» **PASSAGE PRÉSENTÉ**:
La révolution fiscale du président pénalise les riches habitants des grandes villes


Fiscalité: la vraie raison pour laquelle les élites détestent Trump
Manifestation anti-Trump à Washington, janvier 2017. SIPA. 00789713_000002

La révolution fiscale de Donald Trump pénalise les riches habitants des grandes villes… qui ont massivement voté pour son ancienne rivale, Hillary Clinton. 


Le 8 novembre 2016, Donald Trump défiait les sondages unanimes donnant Hillary Clinton largement vainqueur de l’élection présidentielle américaine. En arrivant en tête dans 30 des 50 Etats, il remportait 57 % des « grands électeurs », c’est-à-dire plus de « grands électeursé que n’en a obtenu George W. Bush en 2000 et en 2004.

L’un des thèmes prédominants de la campagne électorale fut la fiscalité. Alors qu’Hillary Clinton proposait de maintenir un statu quo fiscal, son rival républicain promettait tout simplement “la réforme fiscale la plus ambitieuse que le pays ait jamais connue”. L’homme d’affaires proposait une baisse drastique du taux de l’impôt sur les Sociétés fédéral, le ramenant de 35 % à 15 % ainsi que la suppression des droits de succession et une baisse de l’impôt sur le Revenu fédéral (en remplaçant les 7 tranches alors en vigueur par 3 tranches, de 12 %, de 25 % et de 35 %).

» **DONNÉES FOURNIES**:
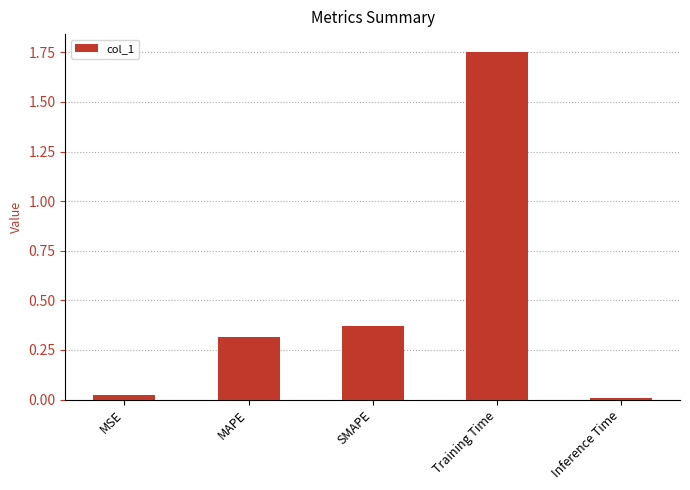

Rank the categories by value from highest to lowest.

Training Time, SMAPE, MAPE, MSE, Inference Time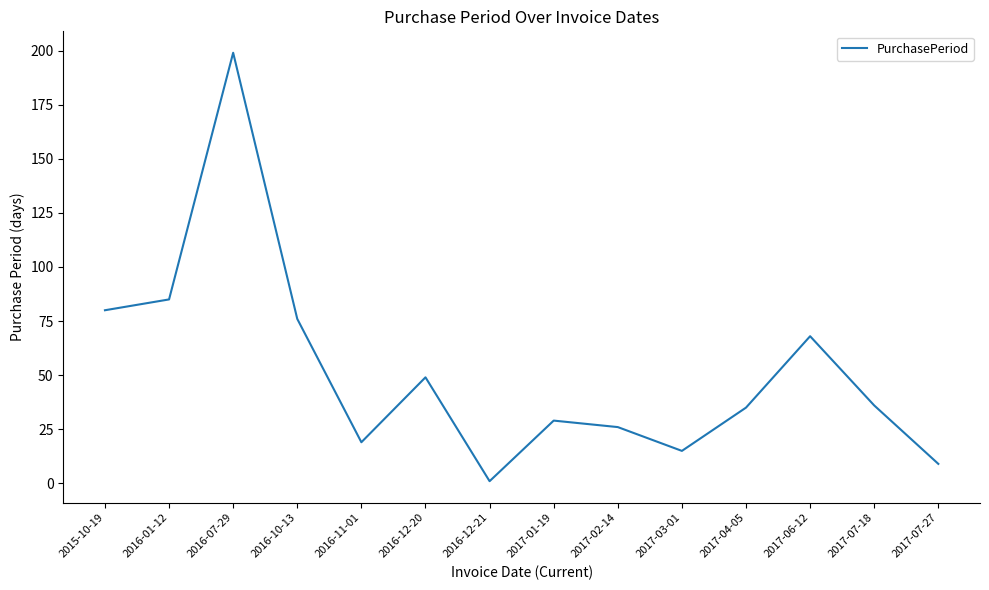

What is the minimum value shown in the chart?

1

» **LA CONSIGNE**: D'après le passage sur la réforme fiscale de Trump, à quel taux proposait-il de ramener l'impôt fédéral sur les sociétés ? Répondez en une phrase, s'il vous plaît.

» **RÉSULTAT DE L'EXERCICE**: Il proposait de ramener ce taux de 35 % à 15 %.